What are we going to build?

So, after a few months that I started my consulting activities business is going well. Which is very nice but it also means that I am getting a bit tired of doing all the accounting: writing invoices, tracking expenses. Sure, my business consultant handle the tax part but still I need to ensure I deliver to him all the right documents. In addition to that I think it is healthy to keep an eye on your finances, right?

So I started to build a simple solution, customized for my needs. Something that I could evolve over time as my business evolves and my needs change, leading to changes in the processes I follow.

I started building a template system to generate the invoice using the Google Drive API and the Google Execution Service (presented in this post). After that I needed something to collect the data of my invoices and track the expenses.

Tables, my kingdom for some tables

We are going to use a plugin named mps-tables.  Mps-tables has been written by Sascha Lißon and it is used in the mbeddr platform. You can think of the mbeddr platform as a sort of “MPS++”: a collection of nice extensions to simplify your life as language designer.

This is how I would edit my invoices:

output

  • The number of the invoice and date could be automatically filled in (and I could change them if I want)
  • The emitter would be me, with the possibility to change it
  • I could select the client from the clients I defined in another file
  • I would just add lines with a description, an amount and a VAT rate
  • The VAT amount and the totals would be calculated

Now, I could want to add later some support to calculate the VAT automatically considering a few rules. In particular, I am a French company and most of my clients are companies outside France so I have not to apply VAT to them. That means that the VAT Rate is 0% in most cases. I have instead to apply a VAT of 20% to French companies and private customers. In practice the VAT rate could be determined looking at the customer.

Ok, how we build this?

All the magic happens in the editor:

Screenshot from 2016-04-16 09-56-34

We start by adding a cell of type de.slisson.mps.tables.structure.table. Then we insert a vertical element inside the table. In the header part of the vertical element (the one starting with “c<” and terminated by “>”) we just list the titles of the columns: Description, Amount, VAT Rate, VAT, Total. Contained in this vertical element we have the horizontal element. Here in the header, we specify the line-numbers of our invoice. We basically say that:

  • We have just to display the line number as the index + 1 (indexes start from 0)
  • We can insert new lines
  • We can remove new lines until we have just one line left. That one cannot be removed

Screenshot from 2016-04-16 09-56-54

Time to show the content of each line. Nothing too fancy here: the number of columns is always 5 and we want one line for each line of the invoice (not surprising, eh?). In the first three cells we just put the values for description, amount, and vatRate. The user can edit it freely. The last two columns are instead calculated. They are the VAT amount (amount * vatRate) and the total (amount + VAT amount).

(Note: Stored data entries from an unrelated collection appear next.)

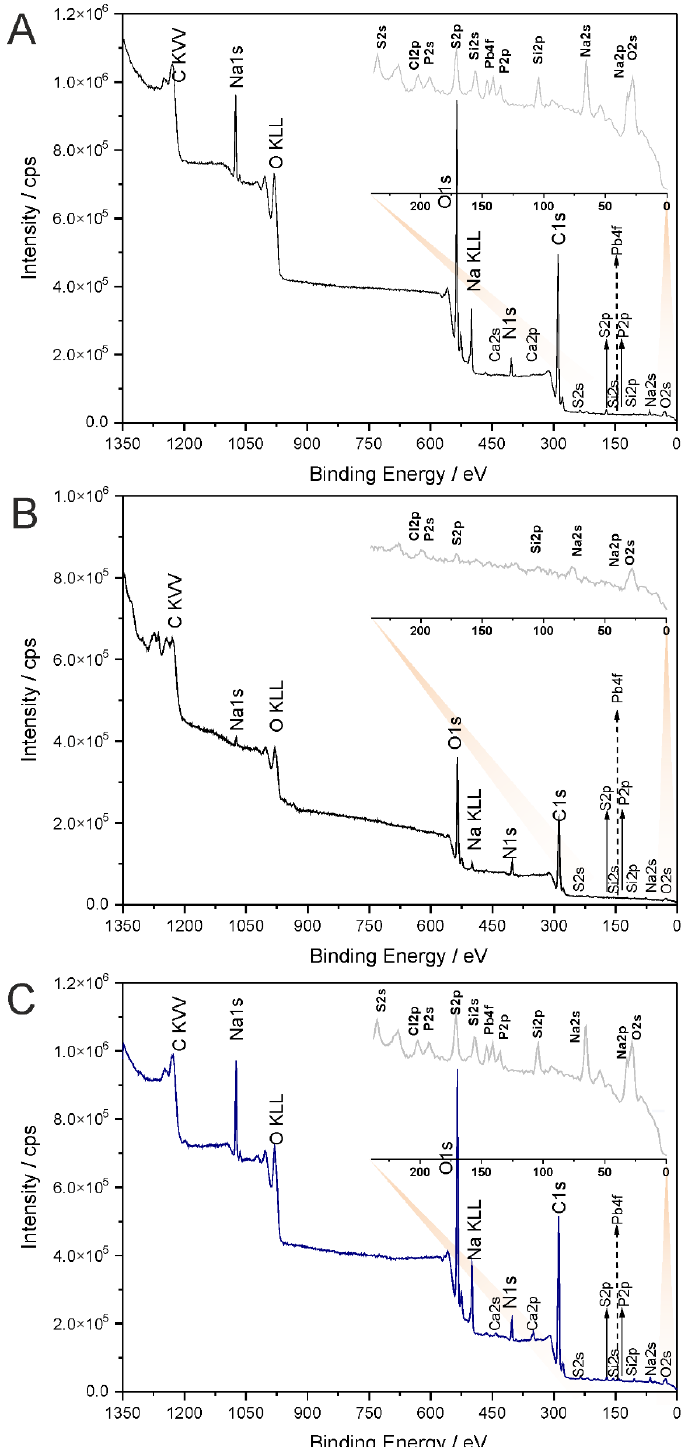
Figure 4. XPS wide scan spectra for ( A ) glucan, ( B ) chitosan and ( C ) hybrid chitosan/1,3- β - D -glucan samples gelled at 90 °C.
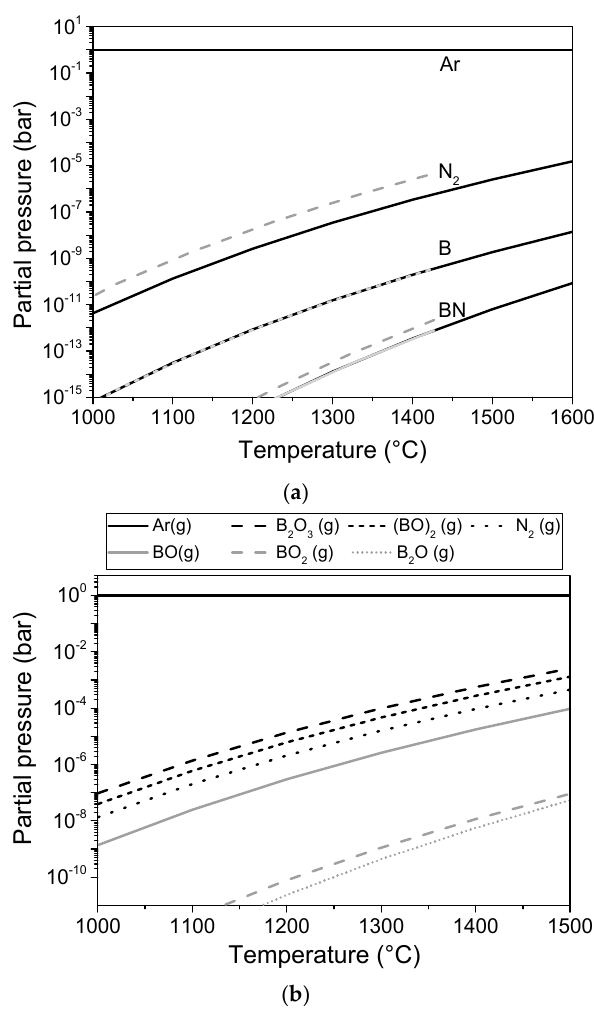
Figure 5. Calculated partial pressures of gas species over h-BN and c-BN ( a ) and h-BN/B 2 O 3 ( b ); (The dotted lines in Figure 5a correspond to c-BN as a solid phase).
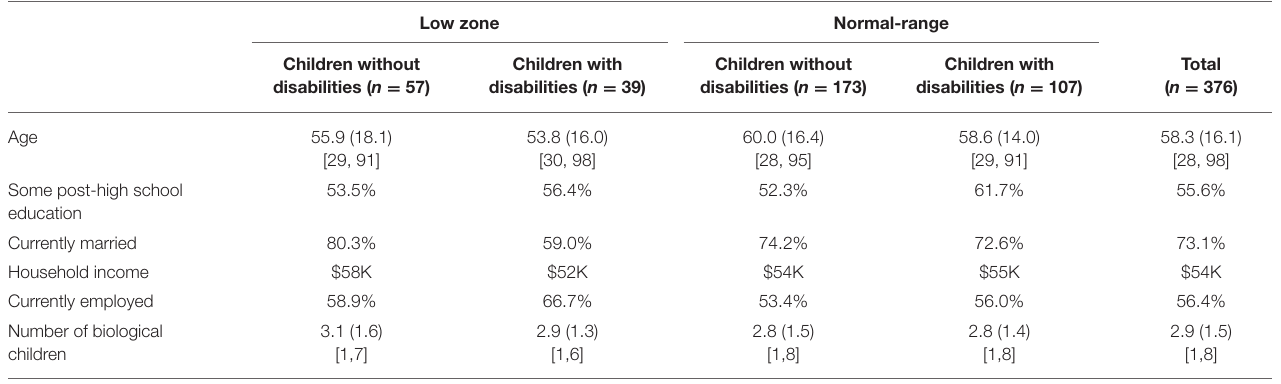
TABLE 2 | Demographic characteristics of mothers by CGG category and stressful parenting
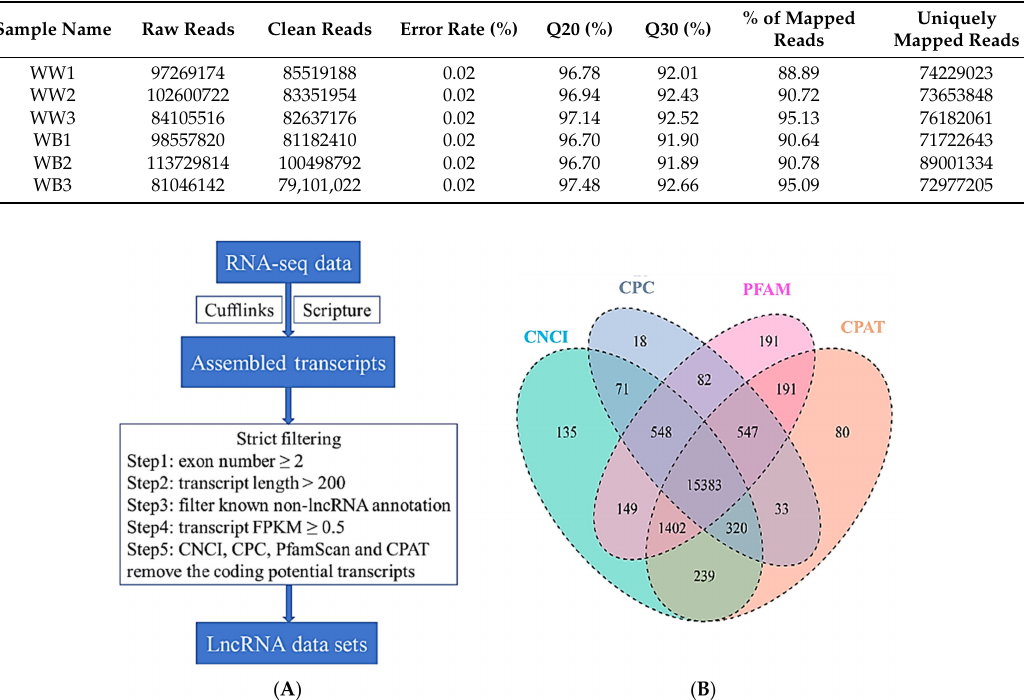
Table 2. Statistical summary for RNA sequencing results.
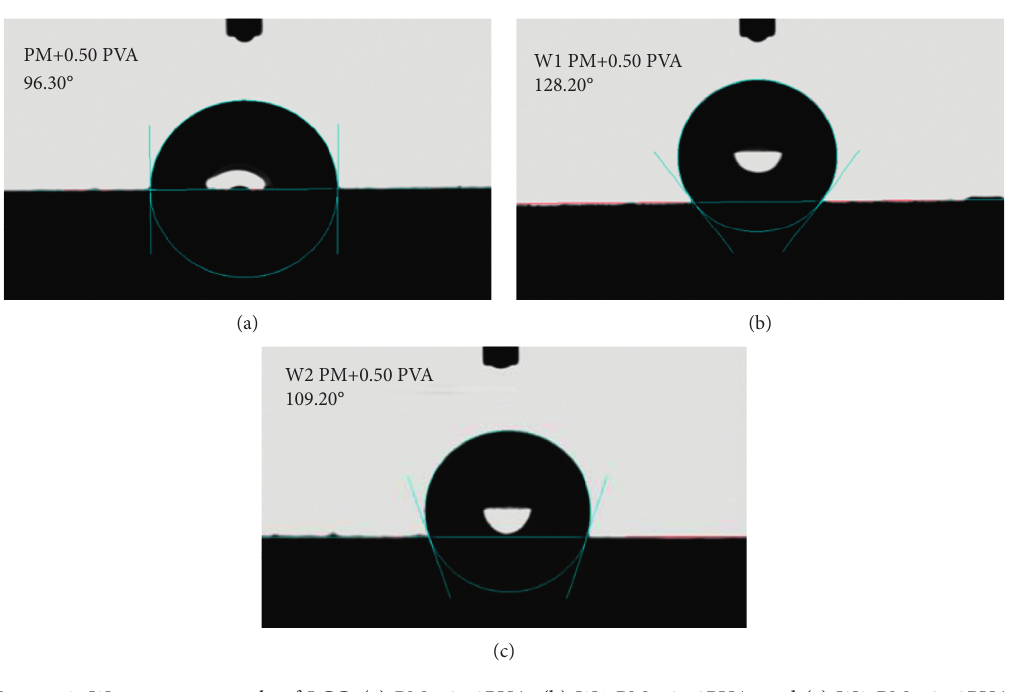
Figure 9: Water contact angle of LCC. (a) PM+0.50PVA, (b) W1 PM+0.50PVA, and (c) W2 PM+0.50PVA.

Screenshot from 2016-04-16 09-57-09

Finally, we show the total. Here all the cells are calculated. Note also the custom cell just before the query element. It is a hack to show an horizontal line as long as the table.

This is just a simple example of using MPS to build a simple application to collect data. This is not the “official” goal of MPS. MPS is intended to build languages and language extensions. However it has:

  • the power to define a metamodel very easy,
  • the possibility to mix several projections (we have seen text and tables, but there is more),
  • the freedom to easily integrate logic wherever I need it

All of these features MPS very convenient to build applications to manipulate data, validate it, and process it for any goal. I think this make MPS somehow usable in place of frameworks like EMF Parsley (however Parsley has the big advantage of producing both desktop and web applications). I want to think more about this. After all it seems that we are just starting to understand the power of MPS.

Code is available on GitHub:
https://github.com/ftomassetti/MpsAccounting

Update

After I published the code I received a PR from the author of mps-tables. He kindly suggested a much cleaner way to obtain the same result.

Basically in the table we can simply says that we are going to iterate on the invoice lines. We just specify how to represent the headers. How to represent the single lines is defined in the editor for the InvoiceLine itself, by using a partial table.

Selection_004

We just specify how to represent the headers. How to represent the single lines is defined in the editor for the InvoiceLine itself, by using a partial table.

Selection_005

I really think that the potentiality of mps-tables and the rest of the extensions available in the mbeddr platform are amazing and yet to be understood by many MPS users. My little goal is try to share some of their potentialities with the rest of the community.